People around the world are increasingly trusting Bitcoin over big banks, according to a new survey conducted by fintech news site The Tokenist. The survey, which polled 4,852 participants across 17 countries, found that 47% of respondents trust Bitcoin over big banks, an increase of 29% in the past three years.
Tokenist Report: "Comparing Public Bitcoin Adoption Rates in 2020 vs 2017"
The survey also showed a striking generation gap when it comes to Bitcoin and the banks. While over half (51%) of millennials trust Bitcoin over big banks, an increase of 24% over 2017, over nine in ten (93%) of over-65s trust big banks over Bitcoin.
The over-65s are wary of Bitcoin in general, with half of those polled thinking that it’s a bubble, versus less than a quarter (24%) of millennials.
Millennials’ embrace of Bitcoin is partly down to increased familiarity; 78% of millennials are “somewhat” familiar with Bitcoin, versus 61% of total respondents, and 14% of them have owned Bitcoin. In the next five years, 44% of millennials expect to buy some Bitcoin.
78% of millennials are “somewhat” familiar with Bitcoin (Image: The Tokenist)

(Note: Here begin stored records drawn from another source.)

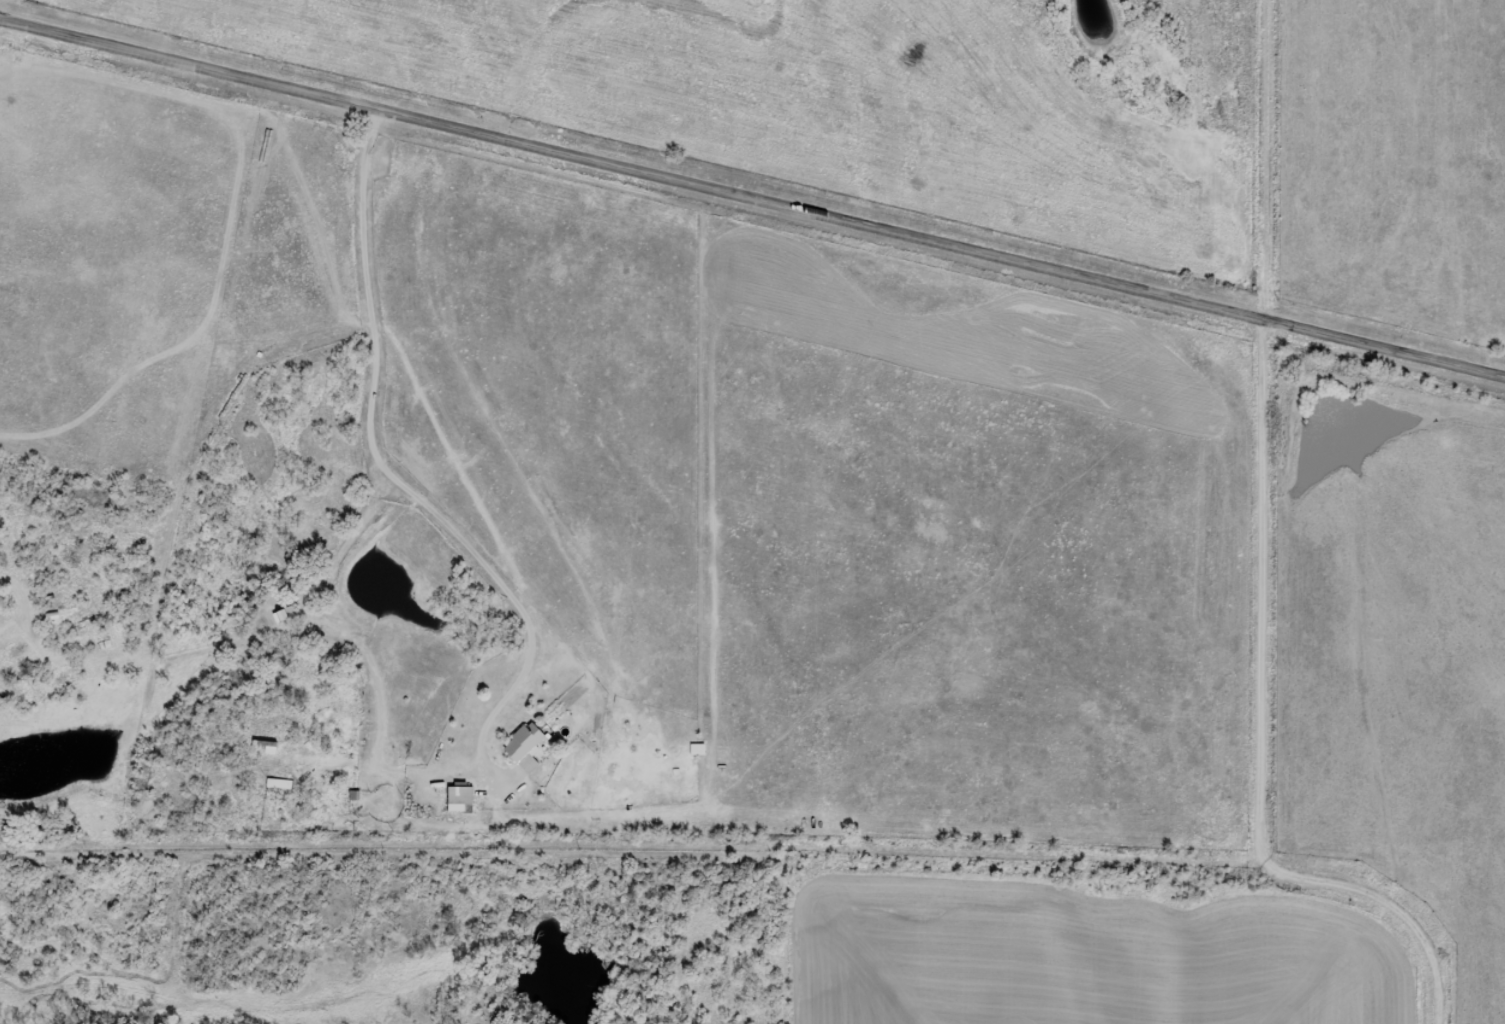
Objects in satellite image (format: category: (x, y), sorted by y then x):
road: (752, 199)
road: (1263, 564)
building: (526, 747)
building: (460, 798)
road: (651, 847)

Not surprisingly, then, the survey also found that 59% of millennials are confident that Bitcoin will see mass adoption within the next 10 years, and that most people around the world will likely be using it by that time.
Confidence in Bitcoin up across the board
While millennials may be leading the way in Bitcoin adoption, the survey found “increased knowledge of, and growing confidence in, Bitcoin among all age and gender groups surveyed,” its writers stated.
Six in ten (60%) of those polled felt that Bitcoin is a positive innovation in financial technology, an increase of 27% in three years. And over 45% of respondents preferred Bitcoin over stocks, real estate and gold.
“Three years ago, many of the largest BTC brokers were relatively new and were therefore accorded a low level of trust,” said the report’s writers. “Now, there appears to be an appreciation of the maturity, and stability, of these providers.”